The duration of the stage was 7 days.

The results of the first stage of restorative treatment: increasing strength and muscular tone in the extremities and the back; increasing volume of active and organized movements in the big joints of the extremities; evident improvement in movement patterns; clear motor paths of movements; partial restoration of the organs of the small pelvis.

The second stage – restorative (8 days) – the period of special movement therapy. The period included isotonic and isometric mode with divided load with 25-30 min 2 times per day.

The tools:

–        active movements in horizontal and vertical planes;

–        more active movements of the extremities, with muscle force;

–        vertical standing with external aid and without it;

–        independent walking.

The results of the second stage of restorative treatment: independent sitting and standing position; independent walking; good restoration of motion functions of the right hand; stepping movements; good balancing state; improving movement patterns; higher level of motion synthesis.

The patient’s state was compensated. He was discharged for outpatient treatment. The total length of hospital treatment was 23 bed-days.
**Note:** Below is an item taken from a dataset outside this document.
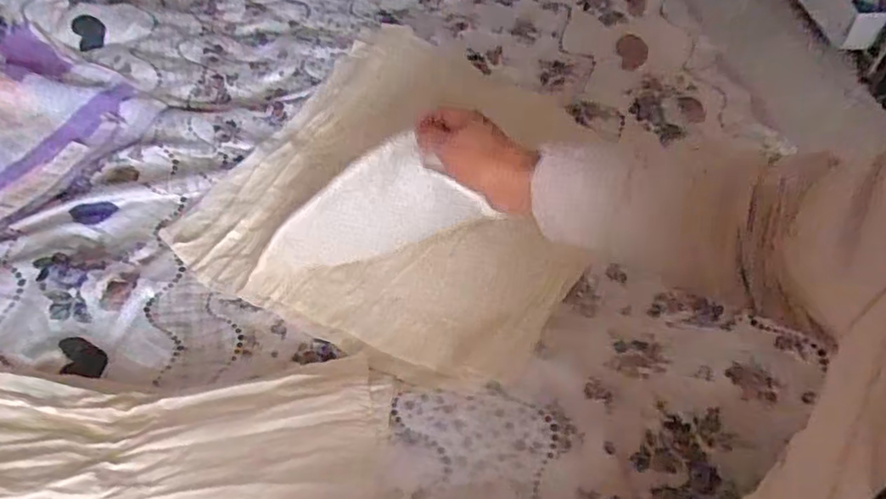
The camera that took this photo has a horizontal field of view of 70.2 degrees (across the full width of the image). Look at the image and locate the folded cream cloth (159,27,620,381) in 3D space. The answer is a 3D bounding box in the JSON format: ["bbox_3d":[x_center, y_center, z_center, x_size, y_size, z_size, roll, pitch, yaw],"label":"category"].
[{"bbox_3d":[-0.032,-0.115,0.674,0.385,0.157,0.415,21,56,17],"label":"folded cream cloth"}]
The short term functional results of treatment were estimated in 4 months after the injury. The positive time trends were noted at the background of the complex surgical and restorative treatment. Active movements in the upper and lower extremities restored (Fig. 3). Functioning of the pelvic organs restored. There were some signs of mild tetraparesis (ASIA D). Muscular strength restored to 4 points. The patient could move independently, without supporting devices. He could perform self-care.

The short term functional results were estimated as good.

CONCLUSION

Complex treatment of patients with spine and spinal cord injuries, including timely surgical treatment and early initiation of neurorehabilitation with individual programs, significantly improves outcomes of injuries and quality of life.